» WHAT IS NEEDED: Your answer needs to include each line of the records in which the string "Weimar" can be found.

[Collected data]
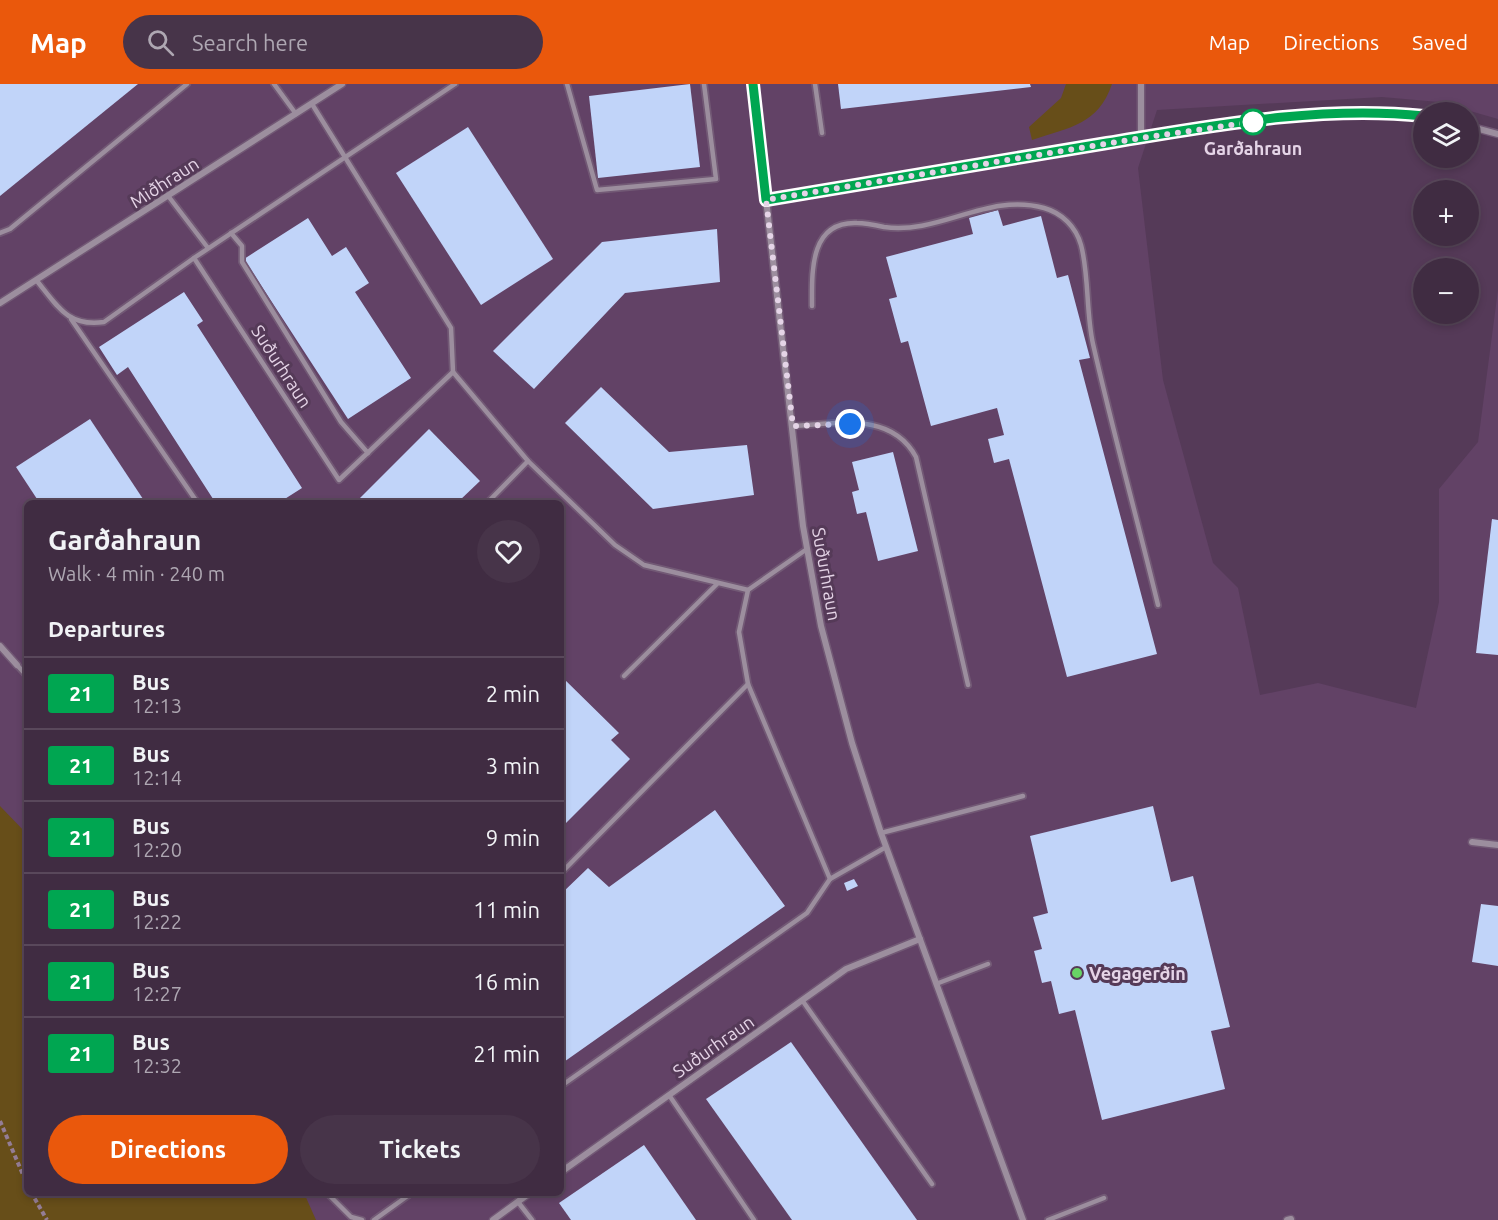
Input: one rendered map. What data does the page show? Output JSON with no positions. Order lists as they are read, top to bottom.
{
  "streets": {
    "street": ["Miðhraun", "Suðurhraun"]
  },
  "places": ["Garðahraun", "Vegagerðin"],
  "lines": ["bus line 21"],
  "page": {
    "header": "Map",
    "search": "Search here",
    "nav": ["Map", "Directions", "Saved"],
    "map_buttons": ["+", "−"],
    "heading": [
      ["Garðahraun", "Walk · 4 min · 240 m"],
      "Departures"
    ],
    "list": [
      {
        "mark": "21",
        "name": "Bus",
        "note": "12:13",
        "value": "2 min"
      },
      {
        "mark": "21",
        "name": "Bus",
        "note": "12:14",
        "value": "3 min"
      },
      {
        "mark": "21",
        "name": "Bus",
        "note": "12:20",
        "value": "9 min"
      },
      {
        "mark": "21",
        "name": "Bus",
        "note": "12:22",
        "value": "11 min"
      },
      {
        "mark": "21",
        "name": "Bus",
        "note": "12:27",
        "value": "16 min"
      },
      {
        "mark": "21",
        "name": "Bus",
        "note": "12:32",
        "value": "21 min"
      }
    ],
    "buttons": ["Directions", "Tickets"]
  }
}
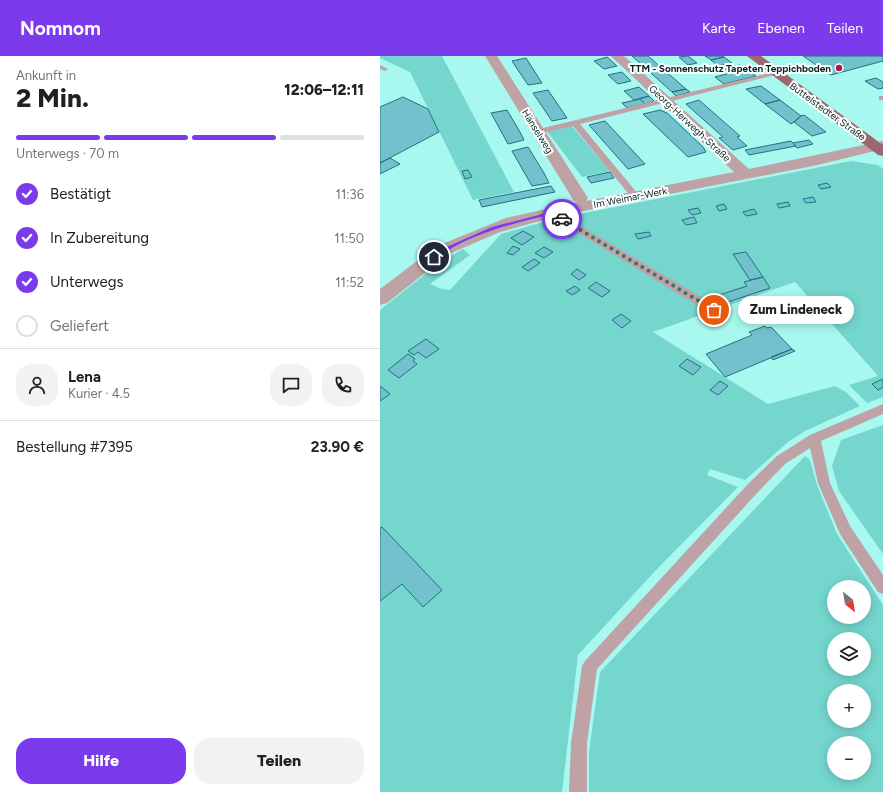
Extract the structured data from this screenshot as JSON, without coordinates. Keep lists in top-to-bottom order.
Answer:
{
  "streets": {
    "main road": ["Buttelstedter Straße"],
    "street": ["Georg-Herwegh-Straße", "Hänselweg", "Im Weimar-Werk"]
  },
  "crossings": [
    ["Buttelstedter Straße", "Im Weimar-Werk"],
    ["Georg-Herwegh-Straße", "Im Weimar-Werk"],
    ["Hänselweg", "Im Weimar-Werk"]
  ],
  "places": ["TTM - Sonnenschutz Tapeten Teppichboden", "Zum Lindeneck"],
  "north": "bottom right",
  "page": {
    "header": "Nomnom",
    "nav": ["Karte", "Ebenen", "Teilen"],
    "heading": ["2 Min.", "Ankunft in", "12:06–12:11"],
    "panel": [
      "Lena",
      "Kurier · 4.5",
      "Bestellung #7395",
      "23.90 €"
    ],
    "bar": "Unterwegs · 70 m",
    "list": [
      ["Bestätigt", "11:36"],
      ["In Zubereitung", "11:50"],
      ["Unterwegs", "11:52"],
      "Geliefert"
    ],
    "bubble": "Zum Lindeneck",
    "map_buttons": ["+", "−"],
    "buttons": ["Hilfe", "Teilen"]
  }
}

» ANSWER SPACE:
    "street": ["Georg-Herwegh-Straße", "Hänselweg", "Im Weimar-Werk"]
    ["Buttelstedter Straße", "Im Weimar-Werk"],
    ["Georg-Herwegh-Straße", "Im Weimar-Werk"],
    ["Hänselweg", "Im Weimar-Werk"]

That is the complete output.